Quando il drammaturgo e poeta Alfieri passò a miglior vita, nel 1803, la contessa d’Albany Luisa Stolberg Gedern nonchè sua compagna di vita, commissionò a Canova una tomba monumentale che potesse rendergli onore.
La cifra pattuita fu di 10mila scudi e l’anno successivo già era pronto il progetto e il modello in gesso in scala dell’intera opera. Canova aveva ideato una figura allegorica femminile che rappresentasse l’Italia piangente, posta dinnanzi al busto dell’Alfieri abbinata a un’altra figura maschile identificabile come il Genio della tragedia.

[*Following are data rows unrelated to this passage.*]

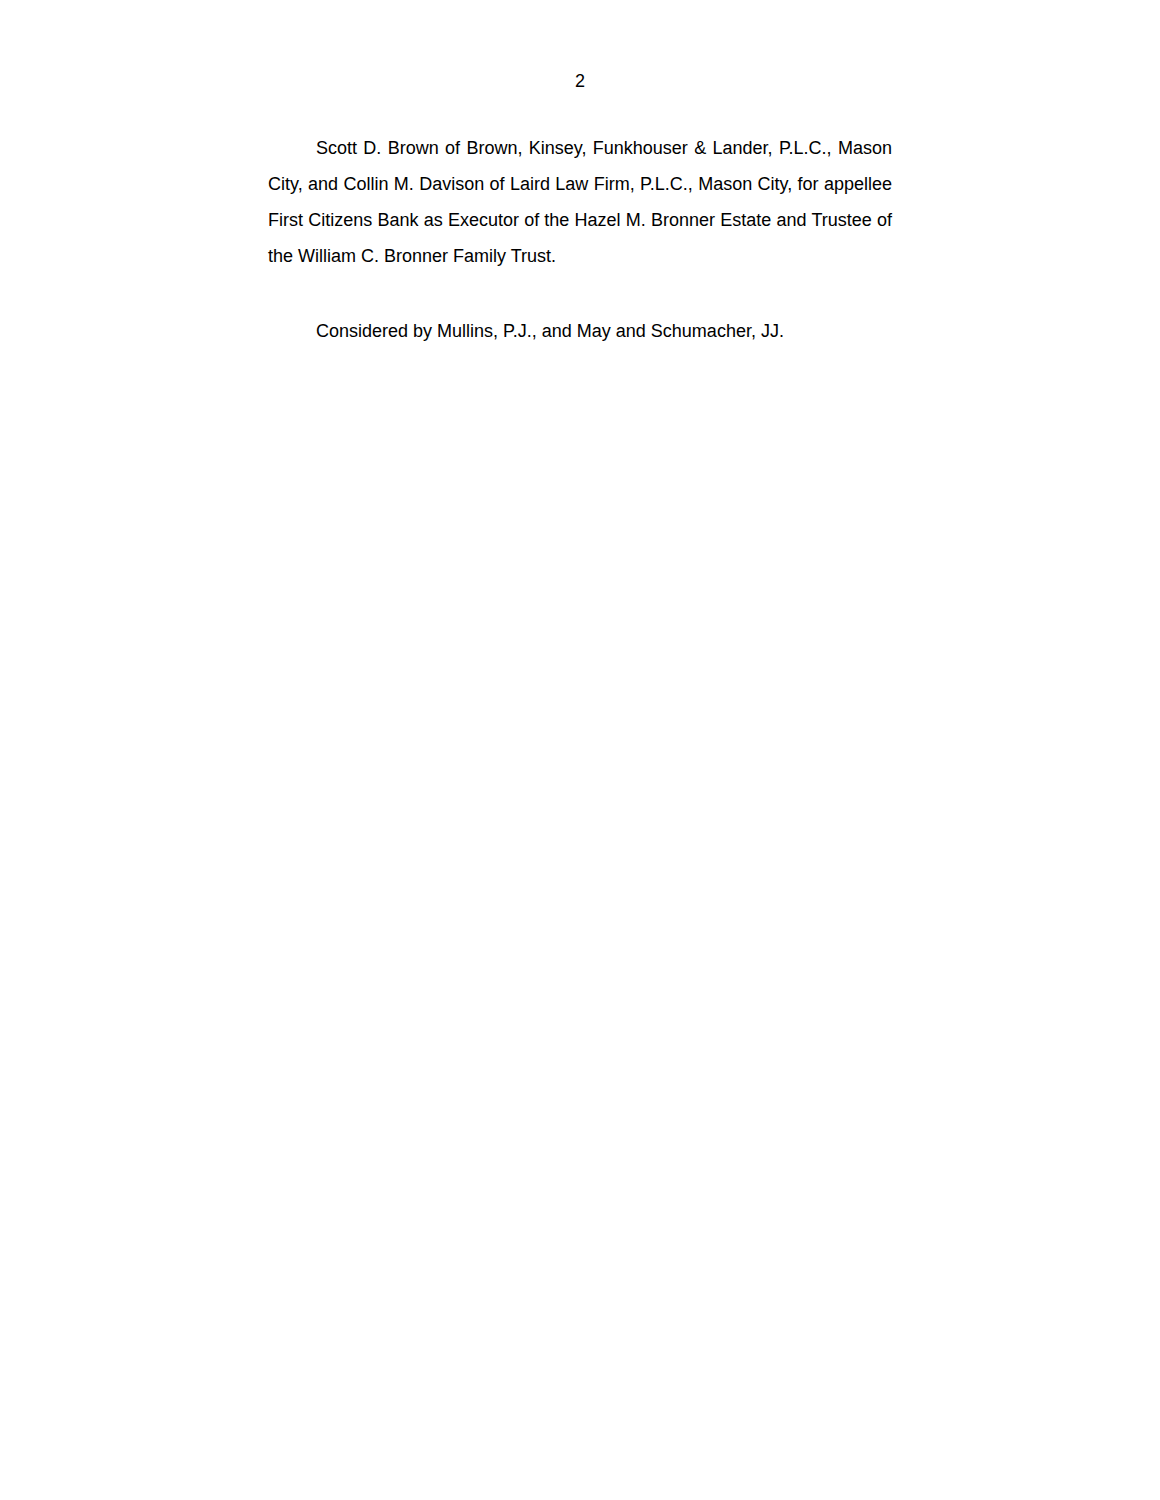2
Scott D. Brown of Brown, Kinsey, Funkhouser & Lander, P.L.C., Mason City, and Collin M. Davison of Laird Law Firm, P.L.C., Mason City, for appellee First Citizens Bank as Executor of the Hazel M. Bronner Estate and Trustee of the William C. Bronner Family Trust.
Considered by Mullins, P.J., and May and Schumacher, JJ.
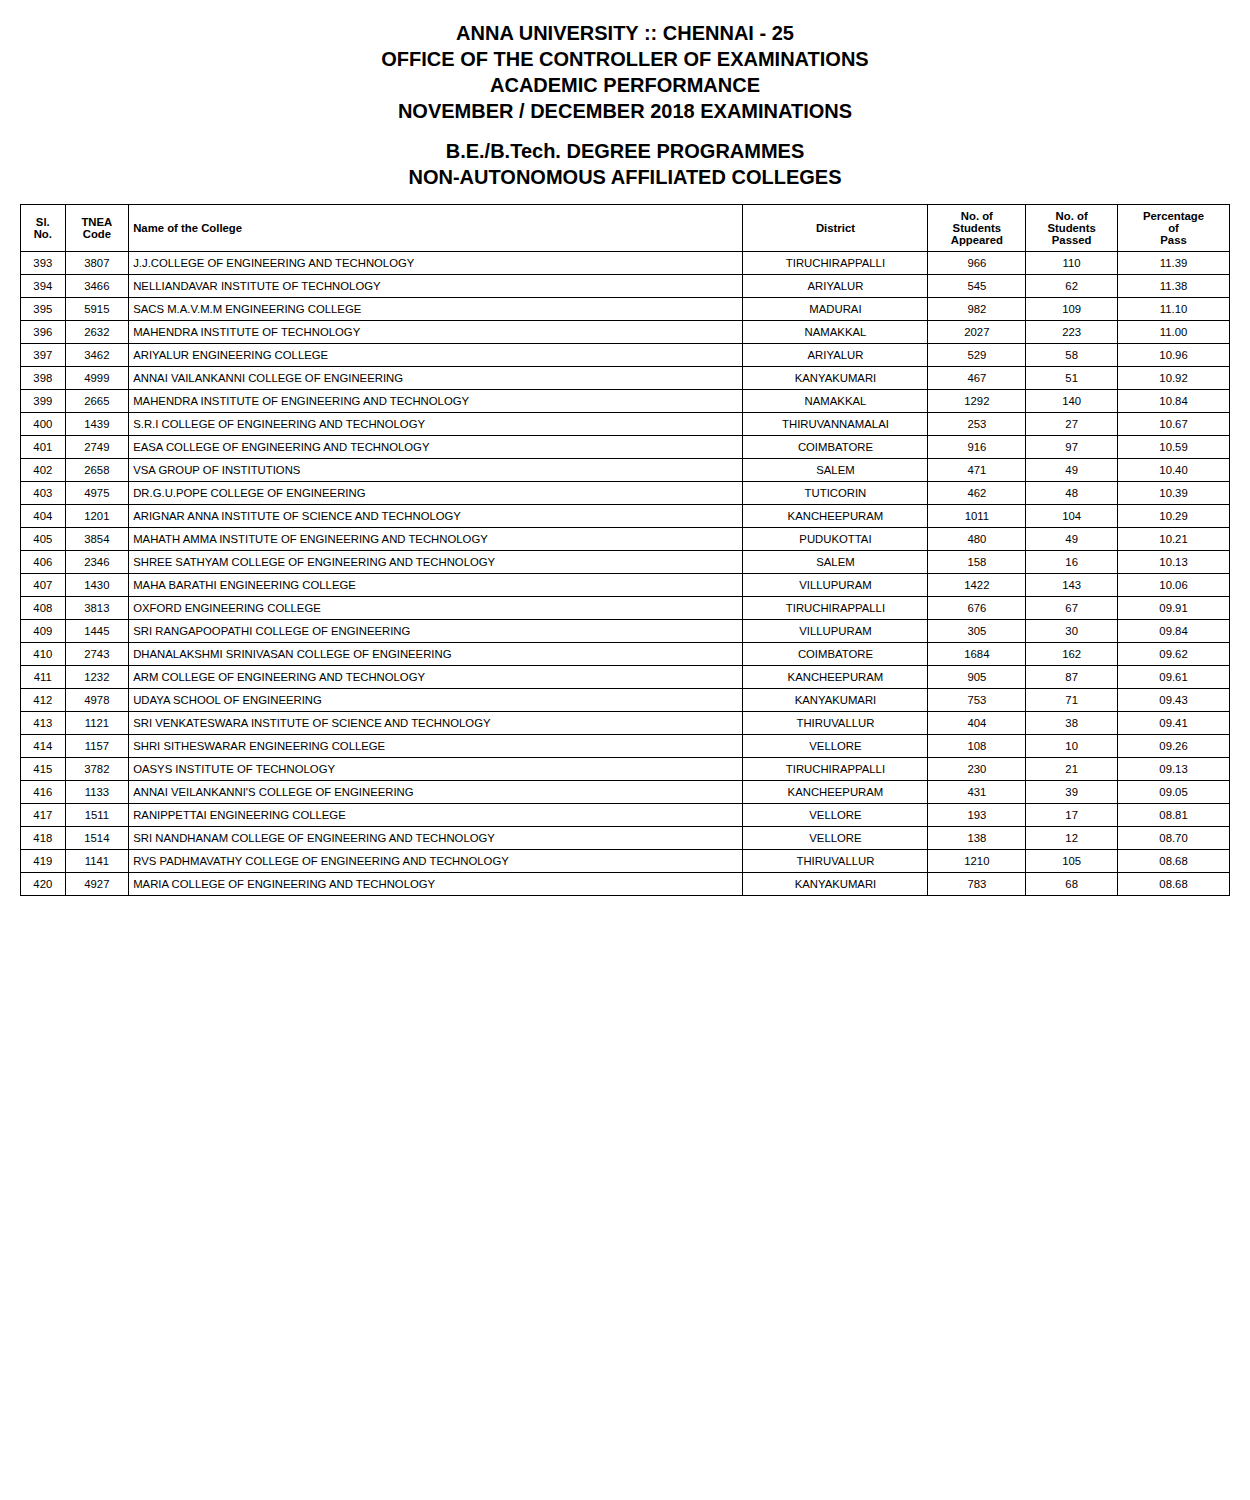ANNA UNIVERSITY :: CHENNAI - 25
OFFICE OF THE CONTROLLER OF EXAMINATIONS
ACADEMIC PERFORMANCE
NOVEMBER / DECEMBER 2018 EXAMINATIONS
B.E./B.Tech. DEGREE PROGRAMMES
NON-AUTONOMOUS AFFILIATED COLLEGES
| Sl. No. | TNEA Code | Name of the College | District | No. of Students Appeared | No. of Students Passed | Percentage of Pass |
| --- | --- | --- | --- | --- | --- | --- |
| 393 | 3807 | J.J.COLLEGE OF ENGINEERING AND TECHNOLOGY | TIRUCHIRAPPALLI | 966 | 110 | 11.39 |
| 394 | 3466 | NELLIANDAVAR INSTITUTE OF TECHNOLOGY | ARIYALUR | 545 | 62 | 11.38 |
| 395 | 5915 | SACS M.A.V.M.M ENGINEERING COLLEGE | MADURAI | 982 | 109 | 11.10 |
| 396 | 2632 | MAHENDRA INSTITUTE OF TECHNOLOGY | NAMAKKAL | 2027 | 223 | 11.00 |
| 397 | 3462 | ARIYALUR ENGINEERING COLLEGE | ARIYALUR | 529 | 58 | 10.96 |
| 398 | 4999 | ANNAI VAILANKANNI COLLEGE OF ENGINEERING | KANYAKUMARI | 467 | 51 | 10.92 |
| 399 | 2665 | MAHENDRA INSTITUTE OF ENGINEERING AND TECHNOLOGY | NAMAKKAL | 1292 | 140 | 10.84 |
| 400 | 1439 | S.R.I COLLEGE OF ENGINEERING AND TECHNOLOGY | THIRUVANNAMALAI | 253 | 27 | 10.67 |
| 401 | 2749 | EASA COLLEGE OF ENGINEERING AND TECHNOLOGY | COIMBATORE | 916 | 97 | 10.59 |
| 402 | 2658 | VSA GROUP OF INSTITUTIONS | SALEM | 471 | 49 | 10.40 |
| 403 | 4975 | DR.G.U.POPE COLLEGE OF ENGINEERING | TUTICORIN | 462 | 48 | 10.39 |
| 404 | 1201 | ARIGNAR ANNA INSTITUTE OF SCIENCE AND TECHNOLOGY | KANCHEEPURAM | 1011 | 104 | 10.29 |
| 405 | 3854 | MAHATH AMMA INSTITUTE OF ENGINEERING AND TECHNOLOGY | PUDUKOTTAI | 480 | 49 | 10.21 |
| 406 | 2346 | SHREE SATHYAM COLLEGE OF ENGINEERING AND TECHNOLOGY | SALEM | 158 | 16 | 10.13 |
| 407 | 1430 | MAHA BARATHI ENGINEERING COLLEGE | VILLUPURAM | 1422 | 143 | 10.06 |
| 408 | 3813 | OXFORD ENGINEERING COLLEGE | TIRUCHIRAPPALLI | 676 | 67 | 09.91 |
| 409 | 1445 | SRI RANGAPOOPATHI COLLEGE OF ENGINEERING | VILLUPURAM | 305 | 30 | 09.84 |
| 410 | 2743 | DHANALAKSHMI SRINIVASAN COLLEGE OF ENGINEERING | COIMBATORE | 1684 | 162 | 09.62 |
| 411 | 1232 | ARM COLLEGE OF ENGINEERING AND TECHNOLOGY | KANCHEEPURAM | 905 | 87 | 09.61 |
| 412 | 4978 | UDAYA SCHOOL OF ENGINEERING | KANYAKUMARI | 753 | 71 | 09.43 |
| 413 | 1121 | SRI VENKATESWARA INSTITUTE OF SCIENCE AND TECHNOLOGY | THIRUVALLUR | 404 | 38 | 09.41 |
| 414 | 1157 | SHRI SITHESWARAR ENGINEERING COLLEGE | VELLORE | 108 | 10 | 09.26 |
| 415 | 3782 | OASYS INSTITUTE OF TECHNOLOGY | TIRUCHIRAPPALLI | 230 | 21 | 09.13 |
| 416 | 1133 | ANNAI VEILANKANNI'S COLLEGE OF ENGINEERING | KANCHEEPURAM | 431 | 39 | 09.05 |
| 417 | 1511 | RANIPPETTAI ENGINEERING COLLEGE | VELLORE | 193 | 17 | 08.81 |
| 418 | 1514 | SRI NANDHANAM COLLEGE OF ENGINEERING AND TECHNOLOGY | VELLORE | 138 | 12 | 08.70 |
| 419 | 1141 | RVS PADHMAVATHY COLLEGE OF ENGINEERING AND TECHNOLOGY | THIRUVALLUR | 1210 | 105 | 08.68 |
| 420 | 4927 | MARIA COLLEGE OF ENGINEERING AND TECHNOLOGY | KANYAKUMARI | 783 | 68 | 08.68 |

Quell’opera in bassorilievo però non piacque molto alla committente che, seguendo il consiglio del pittore d’oltralpe François Xavier Fabre, preferì che nella tomba ci fosse perlomeno una scultura a tutto tondo.
Canova si mise dinuovo al lavoro e per assecondare la richiesta avanzata dalla contessa d’Albany, aumentò l’imponenza dell’opera scegliendo di scolpire l’Italia Piangente a tutto tondo “d’uno stile grave e maestoso, più che mi fu possibile, per corrispondere, nel carattere dell’opera, alla fierezza della penna di questo sommo poeta”, come scrisse lo stesso Canova.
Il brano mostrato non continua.